--- Exercise inputs Enclosed Below ---
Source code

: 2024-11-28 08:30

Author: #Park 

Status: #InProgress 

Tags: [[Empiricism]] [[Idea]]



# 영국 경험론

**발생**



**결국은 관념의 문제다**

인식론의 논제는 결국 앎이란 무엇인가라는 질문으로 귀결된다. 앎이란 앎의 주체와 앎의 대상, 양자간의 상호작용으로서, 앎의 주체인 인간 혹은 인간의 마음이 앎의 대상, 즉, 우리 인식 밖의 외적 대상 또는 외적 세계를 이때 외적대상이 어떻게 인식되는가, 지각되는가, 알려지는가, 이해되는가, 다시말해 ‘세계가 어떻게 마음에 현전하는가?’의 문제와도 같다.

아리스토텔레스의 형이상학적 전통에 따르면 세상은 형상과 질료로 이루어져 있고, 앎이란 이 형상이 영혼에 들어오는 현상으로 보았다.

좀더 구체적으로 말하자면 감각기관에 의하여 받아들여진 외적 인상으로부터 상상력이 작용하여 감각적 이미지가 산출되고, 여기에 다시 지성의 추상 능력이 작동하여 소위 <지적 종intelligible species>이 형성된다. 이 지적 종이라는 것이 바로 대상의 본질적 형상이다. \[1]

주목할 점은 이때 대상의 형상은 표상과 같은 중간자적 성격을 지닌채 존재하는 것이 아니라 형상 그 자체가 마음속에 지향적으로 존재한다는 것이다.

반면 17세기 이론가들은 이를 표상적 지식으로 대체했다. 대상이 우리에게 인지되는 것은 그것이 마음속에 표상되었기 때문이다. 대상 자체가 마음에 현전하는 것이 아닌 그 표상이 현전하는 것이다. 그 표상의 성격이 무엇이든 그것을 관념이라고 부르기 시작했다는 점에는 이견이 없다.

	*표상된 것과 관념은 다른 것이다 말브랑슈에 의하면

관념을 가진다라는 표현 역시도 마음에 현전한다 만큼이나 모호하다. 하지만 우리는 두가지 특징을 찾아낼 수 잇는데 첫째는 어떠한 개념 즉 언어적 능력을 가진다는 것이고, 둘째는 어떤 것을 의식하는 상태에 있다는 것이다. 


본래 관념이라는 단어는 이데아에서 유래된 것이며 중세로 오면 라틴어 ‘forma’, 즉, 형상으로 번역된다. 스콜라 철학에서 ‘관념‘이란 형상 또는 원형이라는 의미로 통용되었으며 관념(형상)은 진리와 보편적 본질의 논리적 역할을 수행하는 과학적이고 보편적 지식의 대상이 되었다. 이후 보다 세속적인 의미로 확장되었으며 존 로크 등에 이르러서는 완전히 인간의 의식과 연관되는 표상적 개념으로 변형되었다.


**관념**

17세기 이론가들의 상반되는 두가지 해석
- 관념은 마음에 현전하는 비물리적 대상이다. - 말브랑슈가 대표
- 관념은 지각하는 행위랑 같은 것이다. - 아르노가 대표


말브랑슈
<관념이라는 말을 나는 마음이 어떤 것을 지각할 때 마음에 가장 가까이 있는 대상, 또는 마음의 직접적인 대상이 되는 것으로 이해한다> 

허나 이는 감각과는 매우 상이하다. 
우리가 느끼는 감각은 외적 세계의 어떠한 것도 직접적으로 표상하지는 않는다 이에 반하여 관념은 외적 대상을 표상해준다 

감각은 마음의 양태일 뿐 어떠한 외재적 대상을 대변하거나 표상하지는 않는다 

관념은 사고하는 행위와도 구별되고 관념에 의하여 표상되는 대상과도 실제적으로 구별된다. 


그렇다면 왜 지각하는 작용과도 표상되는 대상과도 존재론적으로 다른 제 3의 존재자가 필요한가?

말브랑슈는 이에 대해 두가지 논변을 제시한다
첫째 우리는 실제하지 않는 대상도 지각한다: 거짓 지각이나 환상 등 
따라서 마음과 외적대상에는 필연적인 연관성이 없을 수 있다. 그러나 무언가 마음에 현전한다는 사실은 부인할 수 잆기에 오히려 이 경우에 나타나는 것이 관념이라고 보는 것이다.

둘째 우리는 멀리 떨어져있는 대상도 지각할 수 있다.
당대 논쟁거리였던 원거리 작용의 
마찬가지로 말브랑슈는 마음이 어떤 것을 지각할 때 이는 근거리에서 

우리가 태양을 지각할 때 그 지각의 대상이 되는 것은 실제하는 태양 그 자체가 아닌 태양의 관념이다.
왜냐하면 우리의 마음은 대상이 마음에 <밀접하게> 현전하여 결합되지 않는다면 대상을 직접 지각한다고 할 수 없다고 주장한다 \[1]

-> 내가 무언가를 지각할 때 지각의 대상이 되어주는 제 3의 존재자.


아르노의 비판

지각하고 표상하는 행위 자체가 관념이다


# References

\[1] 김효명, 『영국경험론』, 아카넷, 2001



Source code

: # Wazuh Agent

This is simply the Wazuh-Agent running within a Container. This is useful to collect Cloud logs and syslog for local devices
--- End of Enclosed Exercise inputs ---
**Try it**
The records above must be retyped in full. Keep each one exactly as it is.

**Exercise output**
Source code

: 2024-11-28 08:30

Author: #Park 

Status: #InProgress 

Tags: [[Empiricism]] [[Idea]]



# 영국 경험론

**발생**



**결국은 관념의 문제다**

인식론의 논제는 결국 앎이란 무엇인가라는 질문으로 귀결된다. 앎이란 앎의 주체와 앎의 대상, 양자간의 상호작용으로서, 앎의 주체인 인간 혹은 인간의 마음이 앎의 대상, 즉, 우리 인식 밖의 외적 대상 또는 외적 세계를 이때 외적대상이 어떻게 인식되는가, 지각되는가, 알려지는가, 이해되는가, 다시말해 ‘세계가 어떻게 마음에 현전하는가?’의 문제와도 같다.

아리스토텔레스의 형이상학적 전통에 따르면 세상은 형상과 질료로 이루어져 있고, 앎이란 이 형상이 영혼에 들어오는 현상으로 보았다.

좀더 구체적으로 말하자면 감각기관에 의하여 받아들여진 외적 인상으로부터 상상력이 작용하여 감각적 이미지가 산출되고, 여기에 다시 지성의 추상 능력이 작동하여 소위 <지적 종intelligible species>이 형성된다. 이 지적 종이라는 것이 바로 대상의 본질적 형상이다. \[1]

주목할 점은 이때 대상의 형상은 표상과 같은 중간자적 성격을 지닌채 존재하는 것이 아니라 형상 그 자체가 마음속에 지향적으로 존재한다는 것이다.

반면 17세기 이론가들은 이를 표상적 지식으로 대체했다. 대상이 우리에게 인지되는 것은 그것이 마음속에 표상되었기 때문이다. 대상 자체가 마음에 현전하는 것이 아닌 그 표상이 현전하는 것이다. 그 표상의 성격이 무엇이든 그것을 관념이라고 부르기 시작했다는 점에는 이견이 없다.

	*표상된 것과 관념은 다른 것이다 말브랑슈에 의하면

관념을 가진다라는 표현 역시도 마음에 현전한다 만큼이나 모호하다. 하지만 우리는 두가지 특징을 찾아낼 수 잇는데 첫째는 어떠한 개념 즉 언어적 능력을 가진다는 것이고, 둘째는 어떤 것을 의식하는 상태에 있다는 것이다. 


본래 관념이라는 단어는 이데아에서 유래된 것이며 중세로 오면 라틴어 ‘forma’, 즉, 형상으로 번역된다. 스콜라 철학에서 ‘관념‘이란 형상 또는 원형이라는 의미로 통용되었으며 관념(형상)은 진리와 보편적 본질의 논리적 역할을 수행하는 과학적이고 보편적 지식의 대상이 되었다. 이후 보다 세속적인 의미로 확장되었으며 존 로크 등에 이르러서는 완전히 인간의 의식과 연관되는 표상적 개념으로 변형되었다.


**관념**

17세기 이론가들의 상반되는 두가지 해석
- 관념은 마음에 현전하는 비물리적 대상이다. - 말브랑슈가 대표
- 관념은 지각하는 행위랑 같은 것이다. - 아르노가 대표


말브랑슈
<관념이라는 말을 나는 마음이 어떤 것을 지각할 때 마음에 가장 가까이 있는 대상, 또는 마음의 직접적인 대상이 되는 것으로 이해한다> 

허나 이는 감각과는 매우 상이하다. 
우리가 느끼는 감각은 외적 세계의 어떠한 것도 직접적으로 표상하지는 않는다 이에 반하여 관념은 외적 대상을 표상해준다 

감각은 마음의 양태일 뿐 어떠한 외재적 대상을 대변하거나 표상하지는 않는다 

관념은 사고하는 행위와도 구별되고 관념에 의하여 표상되는 대상과도 실제적으로 구별된다. 


그렇다면 왜 지각하는 작용과도 표상되는 대상과도 존재론적으로 다른 제 3의 존재자가 필요한가?

말브랑슈는 이에 대해 두가지 논변을 제시한다
첫째 우리는 실제하지 않는 대상도 지각한다: 거짓 지각이나 환상 등 
따라서 마음과 외적대상에는 필연적인 연관성이 없을 수 있다. 그러나 무언가 마음에 현전한다는 사실은 부인할 수 잆기에 오히려 이 경우에 나타나는 것이 관념이라고 보는 것이다.

둘째 우리는 멀리 떨어져있는 대상도 지각할 수 있다.
당대 논쟁거리였던 원거리 작용의 
마찬가지로 말브랑슈는 마음이 어떤 것을 지각할 때 이는 근거리에서 

우리가 태양을 지각할 때 그 지각의 대상이 되는 것은 실제하는 태양 그 자체가 아닌 태양의 관념이다.
왜냐하면 우리의 마음은 대상이 마음에 <밀접하게> 현전하여 결합되지 않는다면 대상을 직접 지각한다고 할 수 없다고 주장한다 \[1]

-> 내가 무언가를 지각할 때 지각의 대상이 되어주는 제 3의 존재자.


아르노의 비판

지각하고 표상하는 행위 자체가 관념이다


# References

\[1] 김효명, 『영국경험론』, 아카넷, 2001



Source code

: # Wazuh Agent

This is simply the Wazuh-Agent running within a Container. This is useful to collect Cloud logs and syslog for local devices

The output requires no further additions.